--- Provided data ---

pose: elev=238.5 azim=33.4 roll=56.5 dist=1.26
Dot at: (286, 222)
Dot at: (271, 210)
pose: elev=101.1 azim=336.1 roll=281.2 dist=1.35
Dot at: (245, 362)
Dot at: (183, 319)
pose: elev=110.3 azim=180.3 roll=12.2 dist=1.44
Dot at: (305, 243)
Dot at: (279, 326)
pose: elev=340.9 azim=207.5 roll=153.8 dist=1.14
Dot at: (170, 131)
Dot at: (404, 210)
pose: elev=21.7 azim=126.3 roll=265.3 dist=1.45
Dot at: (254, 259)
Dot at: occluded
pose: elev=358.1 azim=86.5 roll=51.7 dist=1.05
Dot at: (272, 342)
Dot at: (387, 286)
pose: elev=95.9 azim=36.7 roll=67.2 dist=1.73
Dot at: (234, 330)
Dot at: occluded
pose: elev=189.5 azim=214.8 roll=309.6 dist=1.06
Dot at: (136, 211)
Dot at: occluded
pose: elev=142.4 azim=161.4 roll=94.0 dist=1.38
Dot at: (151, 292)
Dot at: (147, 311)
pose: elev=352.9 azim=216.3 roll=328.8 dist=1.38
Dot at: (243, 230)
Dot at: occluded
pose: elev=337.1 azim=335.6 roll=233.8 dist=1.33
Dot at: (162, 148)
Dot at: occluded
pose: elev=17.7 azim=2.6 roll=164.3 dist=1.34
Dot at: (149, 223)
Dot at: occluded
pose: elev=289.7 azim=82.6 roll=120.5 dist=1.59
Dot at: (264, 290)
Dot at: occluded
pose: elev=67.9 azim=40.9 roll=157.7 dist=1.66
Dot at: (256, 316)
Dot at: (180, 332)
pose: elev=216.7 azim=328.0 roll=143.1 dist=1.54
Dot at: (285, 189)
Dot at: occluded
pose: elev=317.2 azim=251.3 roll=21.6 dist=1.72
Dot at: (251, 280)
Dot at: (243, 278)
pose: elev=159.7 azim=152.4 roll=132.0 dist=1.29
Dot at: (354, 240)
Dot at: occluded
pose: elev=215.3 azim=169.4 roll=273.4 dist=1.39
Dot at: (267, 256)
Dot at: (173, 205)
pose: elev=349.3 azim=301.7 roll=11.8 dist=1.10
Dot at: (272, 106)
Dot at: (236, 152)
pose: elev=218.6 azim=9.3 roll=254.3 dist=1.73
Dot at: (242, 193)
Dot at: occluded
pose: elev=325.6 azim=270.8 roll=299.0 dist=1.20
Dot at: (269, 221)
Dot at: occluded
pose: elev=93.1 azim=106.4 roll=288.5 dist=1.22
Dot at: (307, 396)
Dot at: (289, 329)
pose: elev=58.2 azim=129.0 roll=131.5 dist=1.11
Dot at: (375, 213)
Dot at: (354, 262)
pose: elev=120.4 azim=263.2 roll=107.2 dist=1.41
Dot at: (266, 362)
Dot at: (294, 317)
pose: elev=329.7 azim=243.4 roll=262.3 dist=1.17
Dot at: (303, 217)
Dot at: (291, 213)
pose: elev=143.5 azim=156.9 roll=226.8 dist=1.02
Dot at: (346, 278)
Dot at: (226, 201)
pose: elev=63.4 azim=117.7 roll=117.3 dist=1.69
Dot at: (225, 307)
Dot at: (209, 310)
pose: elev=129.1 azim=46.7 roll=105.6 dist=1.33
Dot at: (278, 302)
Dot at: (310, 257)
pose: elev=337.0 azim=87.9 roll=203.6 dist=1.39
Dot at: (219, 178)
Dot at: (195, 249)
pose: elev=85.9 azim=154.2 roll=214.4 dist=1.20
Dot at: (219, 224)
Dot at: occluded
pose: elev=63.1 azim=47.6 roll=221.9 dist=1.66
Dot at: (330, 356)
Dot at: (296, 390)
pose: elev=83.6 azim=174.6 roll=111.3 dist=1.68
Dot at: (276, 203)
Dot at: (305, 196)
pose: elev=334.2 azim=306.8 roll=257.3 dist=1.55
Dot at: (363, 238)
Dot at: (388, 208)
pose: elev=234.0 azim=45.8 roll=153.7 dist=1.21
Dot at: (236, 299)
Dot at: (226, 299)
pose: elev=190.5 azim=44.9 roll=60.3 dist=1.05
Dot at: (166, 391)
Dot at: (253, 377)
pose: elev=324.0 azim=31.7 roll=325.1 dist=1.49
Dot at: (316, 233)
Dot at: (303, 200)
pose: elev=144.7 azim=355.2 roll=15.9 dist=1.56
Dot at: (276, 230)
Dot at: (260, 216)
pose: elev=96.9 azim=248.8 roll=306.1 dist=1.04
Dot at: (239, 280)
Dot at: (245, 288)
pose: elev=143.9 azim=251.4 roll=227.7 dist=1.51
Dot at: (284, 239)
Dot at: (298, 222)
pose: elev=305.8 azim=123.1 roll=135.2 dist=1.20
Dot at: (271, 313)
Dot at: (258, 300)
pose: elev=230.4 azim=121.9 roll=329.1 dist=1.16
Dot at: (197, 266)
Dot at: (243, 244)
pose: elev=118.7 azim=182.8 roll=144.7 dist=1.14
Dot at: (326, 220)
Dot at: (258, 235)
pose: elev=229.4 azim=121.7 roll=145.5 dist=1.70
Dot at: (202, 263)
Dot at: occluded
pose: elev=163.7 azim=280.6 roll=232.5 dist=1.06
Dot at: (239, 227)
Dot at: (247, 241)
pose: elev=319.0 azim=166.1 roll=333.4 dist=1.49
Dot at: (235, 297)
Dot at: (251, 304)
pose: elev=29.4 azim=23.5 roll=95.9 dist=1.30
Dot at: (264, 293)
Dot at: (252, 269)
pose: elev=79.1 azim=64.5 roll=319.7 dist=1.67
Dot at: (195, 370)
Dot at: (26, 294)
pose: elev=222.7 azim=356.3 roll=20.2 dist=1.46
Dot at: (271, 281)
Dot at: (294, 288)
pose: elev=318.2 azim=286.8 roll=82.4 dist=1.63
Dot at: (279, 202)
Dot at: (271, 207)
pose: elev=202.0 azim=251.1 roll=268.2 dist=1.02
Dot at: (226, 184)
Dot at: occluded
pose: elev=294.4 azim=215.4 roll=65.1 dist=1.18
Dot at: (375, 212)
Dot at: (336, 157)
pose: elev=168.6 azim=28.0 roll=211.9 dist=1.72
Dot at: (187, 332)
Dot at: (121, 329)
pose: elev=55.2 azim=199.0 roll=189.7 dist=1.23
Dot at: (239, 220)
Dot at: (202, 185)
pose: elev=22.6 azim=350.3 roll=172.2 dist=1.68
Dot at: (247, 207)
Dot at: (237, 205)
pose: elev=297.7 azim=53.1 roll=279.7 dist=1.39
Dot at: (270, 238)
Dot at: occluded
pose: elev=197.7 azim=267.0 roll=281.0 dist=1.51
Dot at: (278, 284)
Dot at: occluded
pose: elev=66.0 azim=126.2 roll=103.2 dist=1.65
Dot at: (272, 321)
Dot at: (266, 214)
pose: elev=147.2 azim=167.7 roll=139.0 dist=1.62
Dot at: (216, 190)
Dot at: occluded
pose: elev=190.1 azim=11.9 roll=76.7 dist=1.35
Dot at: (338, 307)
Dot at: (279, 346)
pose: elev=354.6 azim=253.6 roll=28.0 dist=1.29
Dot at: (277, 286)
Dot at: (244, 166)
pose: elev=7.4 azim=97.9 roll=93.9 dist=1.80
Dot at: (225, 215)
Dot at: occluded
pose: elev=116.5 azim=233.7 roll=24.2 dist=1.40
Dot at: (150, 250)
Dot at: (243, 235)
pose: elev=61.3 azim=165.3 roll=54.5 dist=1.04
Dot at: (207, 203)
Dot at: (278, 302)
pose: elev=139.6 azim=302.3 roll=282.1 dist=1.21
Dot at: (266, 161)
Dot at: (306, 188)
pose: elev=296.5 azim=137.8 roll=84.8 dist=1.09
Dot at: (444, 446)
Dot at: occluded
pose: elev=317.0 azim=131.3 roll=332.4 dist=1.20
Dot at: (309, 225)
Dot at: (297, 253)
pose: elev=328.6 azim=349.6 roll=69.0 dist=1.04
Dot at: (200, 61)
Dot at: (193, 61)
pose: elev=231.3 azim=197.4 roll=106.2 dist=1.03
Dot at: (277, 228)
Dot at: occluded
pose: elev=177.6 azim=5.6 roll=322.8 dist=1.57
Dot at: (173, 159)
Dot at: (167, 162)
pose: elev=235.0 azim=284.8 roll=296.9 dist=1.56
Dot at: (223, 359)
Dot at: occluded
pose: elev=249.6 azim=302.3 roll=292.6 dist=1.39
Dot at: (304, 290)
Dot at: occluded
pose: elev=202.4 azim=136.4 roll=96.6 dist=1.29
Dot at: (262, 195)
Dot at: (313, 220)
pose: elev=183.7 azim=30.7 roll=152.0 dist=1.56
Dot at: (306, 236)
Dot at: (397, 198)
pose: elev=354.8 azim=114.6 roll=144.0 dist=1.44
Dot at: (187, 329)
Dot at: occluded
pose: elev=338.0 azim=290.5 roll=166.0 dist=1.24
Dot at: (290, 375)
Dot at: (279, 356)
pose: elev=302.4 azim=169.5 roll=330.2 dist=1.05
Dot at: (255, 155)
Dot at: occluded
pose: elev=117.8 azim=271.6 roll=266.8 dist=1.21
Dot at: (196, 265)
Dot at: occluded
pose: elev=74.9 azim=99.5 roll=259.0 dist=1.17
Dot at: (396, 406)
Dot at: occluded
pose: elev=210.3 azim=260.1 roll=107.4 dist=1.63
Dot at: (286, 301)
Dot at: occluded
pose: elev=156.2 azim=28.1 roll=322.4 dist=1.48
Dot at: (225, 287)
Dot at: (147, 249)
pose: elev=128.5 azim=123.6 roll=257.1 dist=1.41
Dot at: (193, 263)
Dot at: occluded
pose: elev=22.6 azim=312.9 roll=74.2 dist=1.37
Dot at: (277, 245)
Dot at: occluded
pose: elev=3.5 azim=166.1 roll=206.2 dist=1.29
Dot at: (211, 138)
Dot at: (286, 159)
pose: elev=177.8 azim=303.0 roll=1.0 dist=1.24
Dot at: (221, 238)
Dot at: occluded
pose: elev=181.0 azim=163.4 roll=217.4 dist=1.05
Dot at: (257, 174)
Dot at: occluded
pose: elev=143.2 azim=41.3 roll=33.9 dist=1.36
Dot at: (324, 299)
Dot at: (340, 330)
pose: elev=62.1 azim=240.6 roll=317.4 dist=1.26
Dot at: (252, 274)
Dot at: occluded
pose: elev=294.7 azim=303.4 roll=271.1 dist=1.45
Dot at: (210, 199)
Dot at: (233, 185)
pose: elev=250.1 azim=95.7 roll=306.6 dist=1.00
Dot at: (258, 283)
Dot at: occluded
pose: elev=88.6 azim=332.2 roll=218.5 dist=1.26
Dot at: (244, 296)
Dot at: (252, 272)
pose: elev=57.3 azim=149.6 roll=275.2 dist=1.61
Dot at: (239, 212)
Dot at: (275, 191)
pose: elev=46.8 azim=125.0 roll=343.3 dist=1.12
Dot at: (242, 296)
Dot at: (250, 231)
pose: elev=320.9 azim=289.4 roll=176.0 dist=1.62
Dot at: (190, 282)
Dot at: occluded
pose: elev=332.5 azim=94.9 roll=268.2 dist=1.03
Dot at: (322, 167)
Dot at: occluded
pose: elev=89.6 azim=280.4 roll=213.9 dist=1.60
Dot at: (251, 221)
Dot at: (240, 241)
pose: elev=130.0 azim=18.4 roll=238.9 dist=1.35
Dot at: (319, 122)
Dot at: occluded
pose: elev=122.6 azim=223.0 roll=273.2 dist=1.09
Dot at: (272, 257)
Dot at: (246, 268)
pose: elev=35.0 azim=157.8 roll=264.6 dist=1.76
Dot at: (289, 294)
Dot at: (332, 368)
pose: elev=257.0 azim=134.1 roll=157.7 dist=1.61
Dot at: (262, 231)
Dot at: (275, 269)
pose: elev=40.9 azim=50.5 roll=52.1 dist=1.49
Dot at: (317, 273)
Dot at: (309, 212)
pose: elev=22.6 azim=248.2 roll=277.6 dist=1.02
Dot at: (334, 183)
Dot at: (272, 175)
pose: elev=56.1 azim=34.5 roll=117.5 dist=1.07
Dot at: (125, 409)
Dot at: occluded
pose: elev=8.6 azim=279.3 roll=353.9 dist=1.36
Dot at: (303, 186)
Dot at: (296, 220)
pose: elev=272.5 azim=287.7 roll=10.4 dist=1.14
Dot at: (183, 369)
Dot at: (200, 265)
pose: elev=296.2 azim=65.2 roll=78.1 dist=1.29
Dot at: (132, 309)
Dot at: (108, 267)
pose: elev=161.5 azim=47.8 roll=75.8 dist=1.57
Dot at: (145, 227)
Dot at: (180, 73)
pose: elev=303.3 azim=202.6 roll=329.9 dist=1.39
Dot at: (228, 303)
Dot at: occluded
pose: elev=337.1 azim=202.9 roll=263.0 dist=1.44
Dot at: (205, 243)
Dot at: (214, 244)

---

**Task objective:** Turn the stretch of data that opens with the line containing "pose: elev=230.4 azim=121.9" and closes with the line containing "Dot at: (244, 166)", both of those lines included, into a JSON list of strings with one string per line. Leave out any blank lines.

**Output below:**
[
  "pose: elev=230.4 azim=121.9 roll=329.1 dist=1.16",
  "Dot at: (197, 266)",
  "Dot at: (243, 244)",
  "pose: elev=118.7 azim=182.8 roll=144.7 dist=1.14",
  "Dot at: (326, 220)",
  "Dot at: (258, 235)",
  "pose: elev=229.4 azim=121.7 roll=145.5 dist=1.70",
  "Dot at: (202, 263)",
  "Dot at: occluded",
  "pose: elev=163.7 azim=280.6 roll=232.5 dist=1.06",
  "Dot at: (239, 227)",
  "Dot at: (247, 241)",
  "pose: elev=319.0 azim=166.1 roll=333.4 dist=1.49",
  "Dot at: (235, 297)",
  "Dot at: (251, 304)",
  "pose: elev=29.4 azim=23.5 roll=95.9 dist=1.30",
  "Dot at: (264, 293)",
  "Dot at: (252, 269)",
  "pose: elev=79.1 azim=64.5 roll=319.7 dist=1.67",
  "Dot at: (195, 370)",
  "Dot at: (26, 294)",
  "pose: elev=222.7 azim=356.3 roll=20.2 dist=1.46",
  "Dot at: (271, 281)",
  "Dot at: (294, 288)",
  "pose: elev=318.2 azim=286.8 roll=82.4 dist=1.63",
  "Dot at: (279, 202)",
  "Dot at: (271, 207)",
  "pose: elev=202.0 azim=251.1 roll=268.2 dist=1.02",
  "Dot at: (226, 184)",
  "Dot at: occluded",
  "pose: elev=294.4 azim=215.4 roll=65.1 dist=1.18",
  "Dot at: (375, 212)",
  "Dot at: (336, 157)",
  "pose: elev=168.6 azim=28.0 roll=211.9 dist=1.72",
  "Dot at: (187, 332)",
  "Dot at: (121, 329)",
  "pose: elev=55.2 azim=199.0 roll=189.7 dist=1.23",
  "Dot at: (239, 220)",
  "Dot at: (202, 185)",
  "pose: elev=22.6 azim=350.3 roll=172.2 dist=1.68",
  "Dot at: (247, 207)",
  "Dot at: (237, 205)",
  "pose: elev=297.7 azim=53.1 roll=279.7 dist=1.39",
  "Dot at: (270, 238)",
  "Dot at: occluded",
  "pose: elev=197.7 azim=267.0 roll=281.0 dist=1.51",
  "Dot at: (278, 284)",
  "Dot at: occluded",
  "pose: elev=66.0 azim=126.2 roll=103.2 dist=1.65",
  "Dot at: (272, 321)",
  "Dot at: (266, 214)",
  "pose: elev=147.2 azim=167.7 roll=139.0 dist=1.62",
  "Dot at: (216, 190)",
  "Dot at: occluded",
  "pose: elev=190.1 azim=11.9 roll=76.7 dist=1.35",
  "Dot at: (338, 307)",
  "Dot at: (279, 346)",
  "pose: elev=354.6 azim=253.6 roll=28.0 dist=1.29",
  "Dot at: (277, 286)",
  "Dot at: (244, 166)"
]